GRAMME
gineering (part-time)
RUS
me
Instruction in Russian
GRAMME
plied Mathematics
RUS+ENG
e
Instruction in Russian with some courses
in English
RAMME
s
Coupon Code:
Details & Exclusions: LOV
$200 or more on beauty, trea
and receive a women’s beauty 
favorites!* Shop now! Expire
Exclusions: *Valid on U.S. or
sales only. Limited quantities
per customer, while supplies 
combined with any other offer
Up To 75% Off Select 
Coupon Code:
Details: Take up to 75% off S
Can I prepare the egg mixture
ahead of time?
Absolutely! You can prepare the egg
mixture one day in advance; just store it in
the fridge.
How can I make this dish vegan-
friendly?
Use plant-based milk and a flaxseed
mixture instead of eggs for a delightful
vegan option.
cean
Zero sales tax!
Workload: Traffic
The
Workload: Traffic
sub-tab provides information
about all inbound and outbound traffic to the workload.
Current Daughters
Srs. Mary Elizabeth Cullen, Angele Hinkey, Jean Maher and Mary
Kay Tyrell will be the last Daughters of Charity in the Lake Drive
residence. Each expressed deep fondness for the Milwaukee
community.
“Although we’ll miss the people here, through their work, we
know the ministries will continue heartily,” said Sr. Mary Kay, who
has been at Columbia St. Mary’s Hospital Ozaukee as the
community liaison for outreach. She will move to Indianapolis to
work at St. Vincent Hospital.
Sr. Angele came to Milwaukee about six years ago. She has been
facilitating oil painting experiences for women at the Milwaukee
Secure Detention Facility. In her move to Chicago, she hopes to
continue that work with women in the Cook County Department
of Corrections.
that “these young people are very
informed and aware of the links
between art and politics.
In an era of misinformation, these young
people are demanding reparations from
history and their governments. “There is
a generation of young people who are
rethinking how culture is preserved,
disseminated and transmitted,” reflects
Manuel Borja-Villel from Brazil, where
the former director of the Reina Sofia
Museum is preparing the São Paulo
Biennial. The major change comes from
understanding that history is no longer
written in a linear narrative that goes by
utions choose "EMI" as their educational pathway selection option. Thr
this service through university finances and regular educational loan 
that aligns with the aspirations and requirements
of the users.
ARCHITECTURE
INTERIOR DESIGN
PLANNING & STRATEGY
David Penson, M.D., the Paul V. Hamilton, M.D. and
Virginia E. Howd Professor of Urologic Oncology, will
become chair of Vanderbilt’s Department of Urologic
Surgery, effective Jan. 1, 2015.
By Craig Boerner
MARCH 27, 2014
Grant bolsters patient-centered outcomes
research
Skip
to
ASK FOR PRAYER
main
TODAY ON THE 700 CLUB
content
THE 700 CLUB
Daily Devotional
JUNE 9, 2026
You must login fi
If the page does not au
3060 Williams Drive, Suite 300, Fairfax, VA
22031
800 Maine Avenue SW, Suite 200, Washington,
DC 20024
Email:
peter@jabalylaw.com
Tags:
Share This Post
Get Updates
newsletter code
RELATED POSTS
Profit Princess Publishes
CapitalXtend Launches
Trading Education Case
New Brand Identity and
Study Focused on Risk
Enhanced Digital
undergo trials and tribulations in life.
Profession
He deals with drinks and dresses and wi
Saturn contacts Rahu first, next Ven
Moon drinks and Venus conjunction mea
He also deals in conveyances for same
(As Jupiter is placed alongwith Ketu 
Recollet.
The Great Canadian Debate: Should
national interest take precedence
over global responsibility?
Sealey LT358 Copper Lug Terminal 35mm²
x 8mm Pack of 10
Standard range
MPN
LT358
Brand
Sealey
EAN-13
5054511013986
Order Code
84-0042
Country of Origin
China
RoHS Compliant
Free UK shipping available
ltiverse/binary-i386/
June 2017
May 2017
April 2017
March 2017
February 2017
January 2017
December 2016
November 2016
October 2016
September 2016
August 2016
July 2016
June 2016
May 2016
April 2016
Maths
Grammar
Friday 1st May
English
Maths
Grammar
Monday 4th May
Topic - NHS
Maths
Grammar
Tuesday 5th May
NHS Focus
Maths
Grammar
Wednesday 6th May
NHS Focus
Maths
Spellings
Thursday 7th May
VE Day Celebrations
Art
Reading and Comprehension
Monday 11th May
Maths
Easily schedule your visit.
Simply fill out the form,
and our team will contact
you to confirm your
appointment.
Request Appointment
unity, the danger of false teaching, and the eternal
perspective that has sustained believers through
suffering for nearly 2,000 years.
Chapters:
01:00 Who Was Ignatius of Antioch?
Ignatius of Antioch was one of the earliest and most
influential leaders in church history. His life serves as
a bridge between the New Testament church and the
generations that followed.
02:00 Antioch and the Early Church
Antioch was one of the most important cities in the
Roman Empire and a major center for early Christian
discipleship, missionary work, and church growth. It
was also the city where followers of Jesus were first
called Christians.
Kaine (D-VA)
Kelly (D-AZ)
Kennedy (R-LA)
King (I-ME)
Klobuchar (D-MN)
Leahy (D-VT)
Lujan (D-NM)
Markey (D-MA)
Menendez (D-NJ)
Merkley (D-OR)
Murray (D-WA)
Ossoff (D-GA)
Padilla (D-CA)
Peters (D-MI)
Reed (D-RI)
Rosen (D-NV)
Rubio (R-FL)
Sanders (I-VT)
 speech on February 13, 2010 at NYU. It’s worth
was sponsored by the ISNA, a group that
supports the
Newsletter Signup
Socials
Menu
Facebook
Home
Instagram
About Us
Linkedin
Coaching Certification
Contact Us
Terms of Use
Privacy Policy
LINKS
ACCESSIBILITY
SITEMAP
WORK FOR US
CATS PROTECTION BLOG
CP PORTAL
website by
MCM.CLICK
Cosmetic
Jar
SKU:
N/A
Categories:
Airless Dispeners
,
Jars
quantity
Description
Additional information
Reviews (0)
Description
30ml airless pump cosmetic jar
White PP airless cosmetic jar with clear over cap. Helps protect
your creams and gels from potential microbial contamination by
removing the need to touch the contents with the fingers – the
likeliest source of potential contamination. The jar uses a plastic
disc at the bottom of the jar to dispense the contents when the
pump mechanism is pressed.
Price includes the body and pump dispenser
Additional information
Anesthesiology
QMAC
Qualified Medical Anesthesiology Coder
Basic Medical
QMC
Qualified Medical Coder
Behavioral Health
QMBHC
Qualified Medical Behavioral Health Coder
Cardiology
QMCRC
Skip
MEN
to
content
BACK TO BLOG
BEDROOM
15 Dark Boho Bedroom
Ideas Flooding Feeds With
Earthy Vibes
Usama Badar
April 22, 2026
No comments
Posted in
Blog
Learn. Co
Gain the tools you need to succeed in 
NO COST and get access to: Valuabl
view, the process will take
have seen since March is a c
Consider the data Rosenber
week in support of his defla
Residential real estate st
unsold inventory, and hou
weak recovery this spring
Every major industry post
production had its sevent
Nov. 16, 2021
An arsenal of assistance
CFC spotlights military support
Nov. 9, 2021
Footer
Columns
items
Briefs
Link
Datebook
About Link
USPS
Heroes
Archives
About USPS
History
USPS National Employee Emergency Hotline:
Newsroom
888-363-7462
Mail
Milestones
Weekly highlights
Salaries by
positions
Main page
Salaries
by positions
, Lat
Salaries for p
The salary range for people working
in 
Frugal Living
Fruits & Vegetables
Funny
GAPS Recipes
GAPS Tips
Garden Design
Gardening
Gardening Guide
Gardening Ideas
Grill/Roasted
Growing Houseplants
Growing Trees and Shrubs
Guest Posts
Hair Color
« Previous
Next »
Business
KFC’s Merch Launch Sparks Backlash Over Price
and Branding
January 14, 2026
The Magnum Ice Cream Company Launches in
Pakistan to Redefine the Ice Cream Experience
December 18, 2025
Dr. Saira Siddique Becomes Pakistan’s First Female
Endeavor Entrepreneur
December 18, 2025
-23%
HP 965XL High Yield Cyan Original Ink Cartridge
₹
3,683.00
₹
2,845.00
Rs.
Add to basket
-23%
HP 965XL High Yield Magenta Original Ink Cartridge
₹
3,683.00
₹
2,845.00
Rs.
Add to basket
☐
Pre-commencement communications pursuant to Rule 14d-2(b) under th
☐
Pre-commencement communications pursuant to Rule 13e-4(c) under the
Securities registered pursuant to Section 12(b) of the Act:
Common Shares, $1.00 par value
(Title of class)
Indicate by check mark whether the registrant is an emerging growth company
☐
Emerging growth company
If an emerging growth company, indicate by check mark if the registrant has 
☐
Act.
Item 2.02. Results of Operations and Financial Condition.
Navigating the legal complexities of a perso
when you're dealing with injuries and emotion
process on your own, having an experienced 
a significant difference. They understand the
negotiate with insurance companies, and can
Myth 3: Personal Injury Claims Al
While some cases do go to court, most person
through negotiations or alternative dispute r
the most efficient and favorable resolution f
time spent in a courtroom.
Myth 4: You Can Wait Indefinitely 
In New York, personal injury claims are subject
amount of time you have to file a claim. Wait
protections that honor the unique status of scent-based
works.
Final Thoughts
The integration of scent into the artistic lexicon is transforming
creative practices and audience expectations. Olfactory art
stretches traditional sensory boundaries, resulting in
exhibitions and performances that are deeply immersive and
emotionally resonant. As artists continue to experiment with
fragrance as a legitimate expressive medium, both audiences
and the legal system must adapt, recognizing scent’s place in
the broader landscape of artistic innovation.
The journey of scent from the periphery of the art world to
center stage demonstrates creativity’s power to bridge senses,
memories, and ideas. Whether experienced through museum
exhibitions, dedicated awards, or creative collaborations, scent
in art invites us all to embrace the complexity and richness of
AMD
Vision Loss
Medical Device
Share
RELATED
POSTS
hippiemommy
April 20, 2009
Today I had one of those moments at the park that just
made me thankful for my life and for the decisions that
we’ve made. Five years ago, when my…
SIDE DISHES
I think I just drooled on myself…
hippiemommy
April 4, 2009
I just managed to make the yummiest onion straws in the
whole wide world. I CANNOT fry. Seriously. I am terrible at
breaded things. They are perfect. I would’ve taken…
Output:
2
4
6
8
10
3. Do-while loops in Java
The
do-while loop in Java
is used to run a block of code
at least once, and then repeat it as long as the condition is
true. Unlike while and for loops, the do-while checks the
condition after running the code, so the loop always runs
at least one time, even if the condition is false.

PROBLEM TO SOLVE → Within the entries, count the lines containing the string "potential" and state nothing but the result.

EXERCISE RESPONSE → 2